The Cubs agreed to provide the new lot as part of a deal with the city that allows the team to host additional night games, in conjunction with the $500 million Wrigley Field renovation project. Shuttles from the new lot will begin operating 2.5 hours before game time and run until an hour after the final play.

The new lot, located about two miles east of the Kennedy, is easily accessible for fans driving towards Wrigley from the northwest, west, and southwest. It can intercept fans driving towards Wrigley and keep them off of Lakeview’s narrow streets.

Removing the $6 charge may be just the incentive needed to convince them to leave their vehicles farther away from the ballpark, instead of driving the additional four-mile round trip to the stadium. That’s not even counting the additional circling of the neighborhood they might otherwise do while searching for expensive parking closer to the field, which presents a hazard to the huge number of pedestrians outside the stadium.
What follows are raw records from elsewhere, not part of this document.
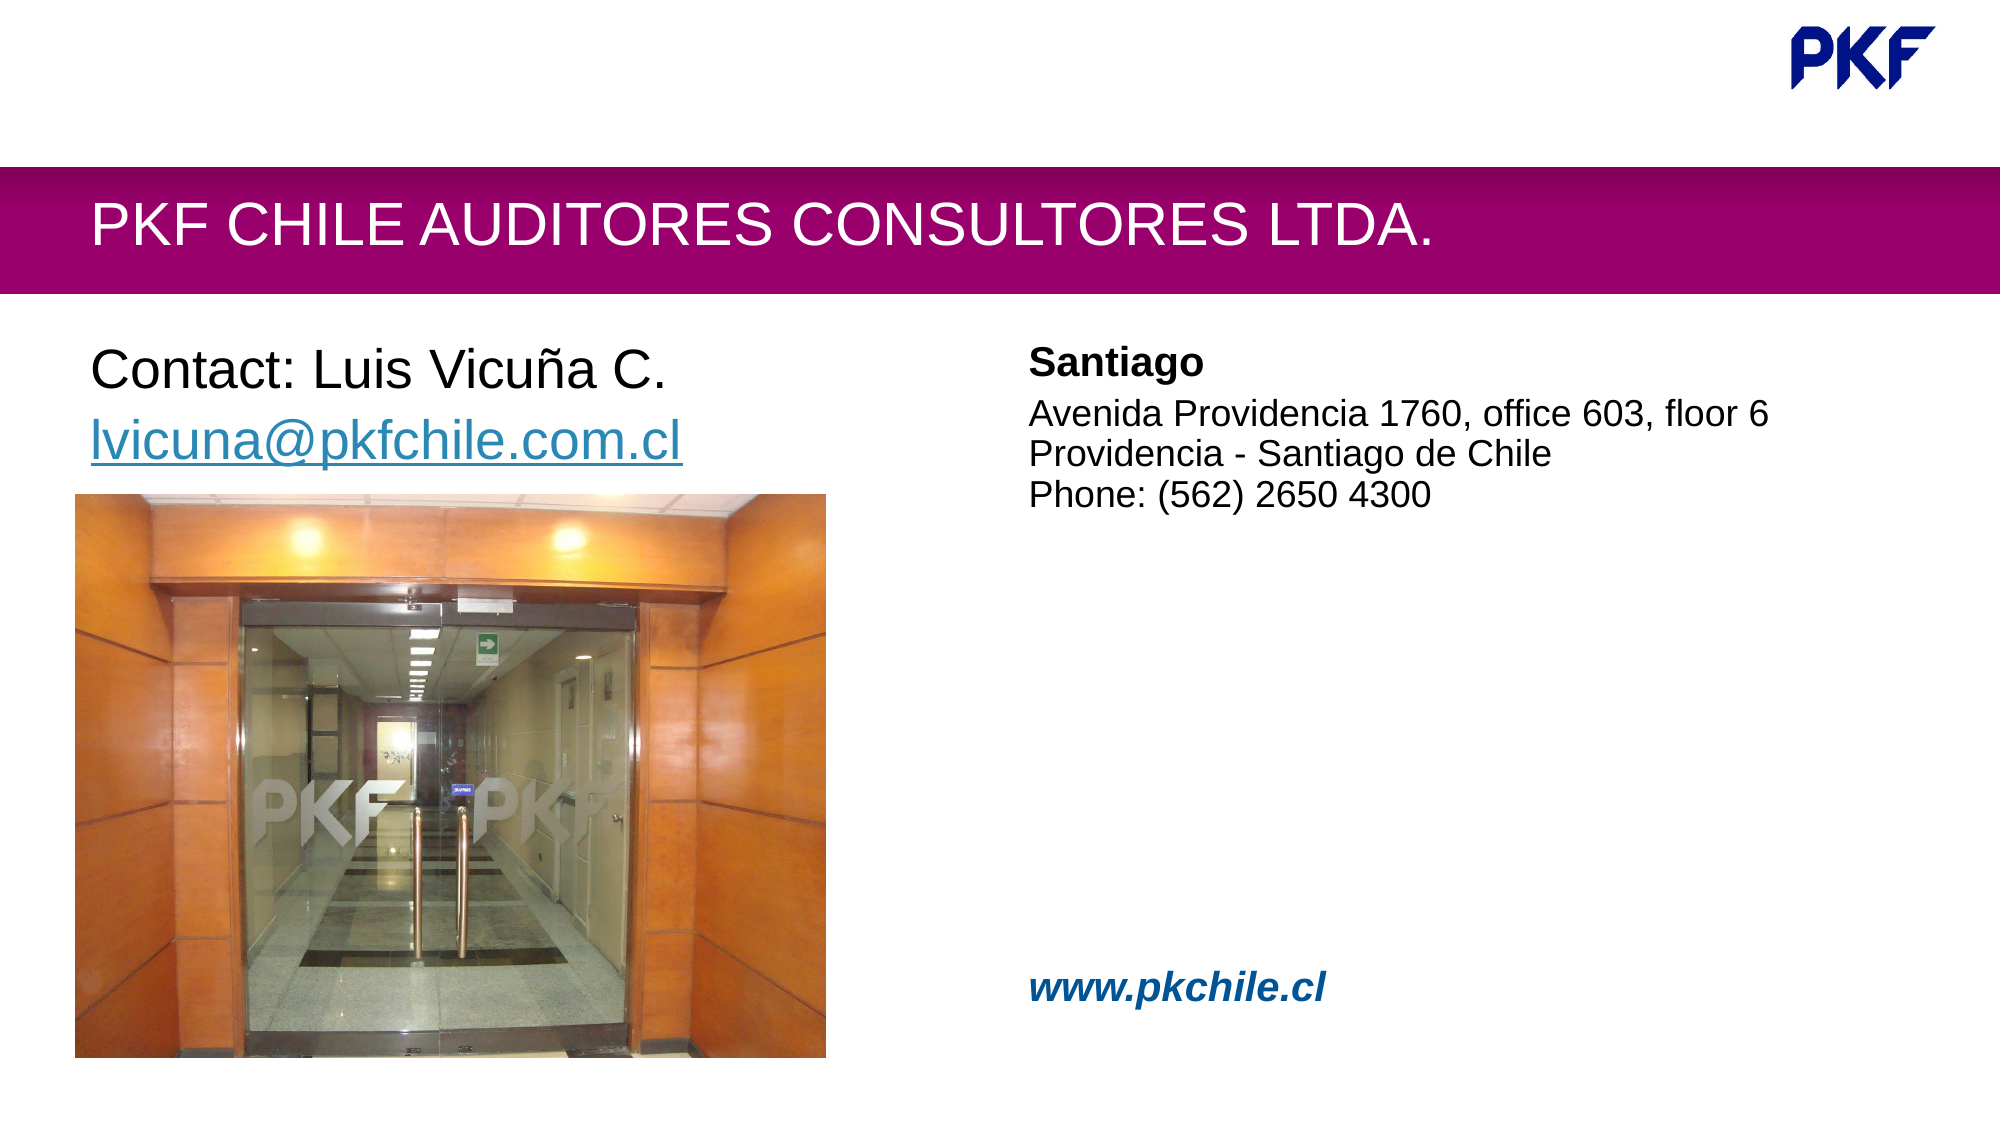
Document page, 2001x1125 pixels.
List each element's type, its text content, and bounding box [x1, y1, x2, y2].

picture [75, 494, 826, 1058]
list Santiago Avenida Providencia 1760, office 603, floor 6 Providencia - Santiago de Chile Phone: (562) 2650 4300 www.pkchile.cl [1013, 333, 1900, 1058]
picture [1788, 22, 1939, 91]
list Contact: Luis Vicuña C. lvicuna@pkfchile.com.cl [75, 333, 962, 1058]
title PKF CHILE AUDITORES CONSULTORES LTDA. [75, 173, 1876, 279]
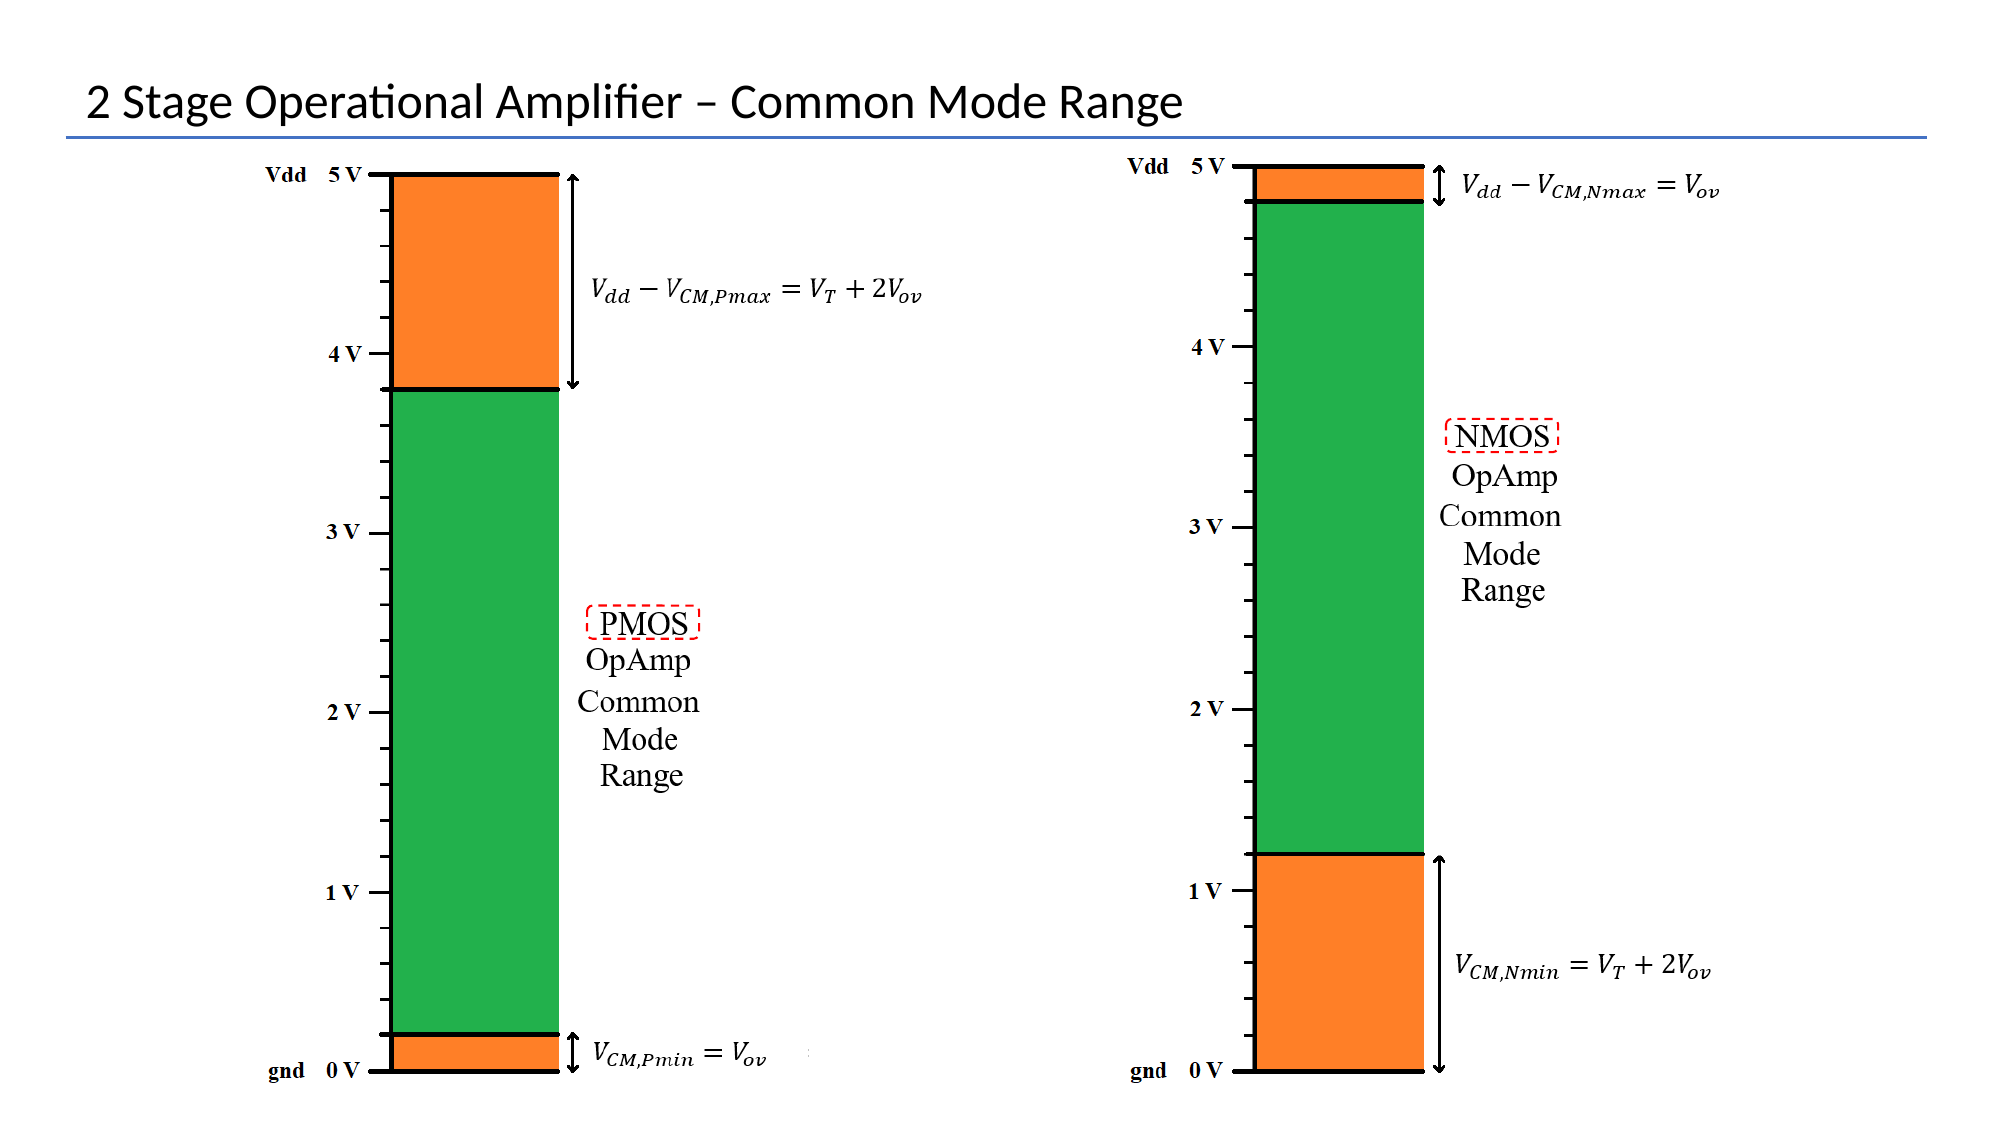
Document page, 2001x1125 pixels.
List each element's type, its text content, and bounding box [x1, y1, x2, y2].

Sure, it would be great if all of these folks left their cars at home and found other ways to go root, root, root for the Cubbies (apologies to White Sox fans – I’m agnostic myself). But assuming it would difficult to persuade most of these people that there are practical alternatives to driving towards the ballpark at all, it’s great if they can be coaxed into not bringing their vehicles all the way to Wrigleyville. That would help create a safer and more pleasant environment for folks who do walk, bike, and take transit to games, or travel through the neighborhood for other reasons on game days.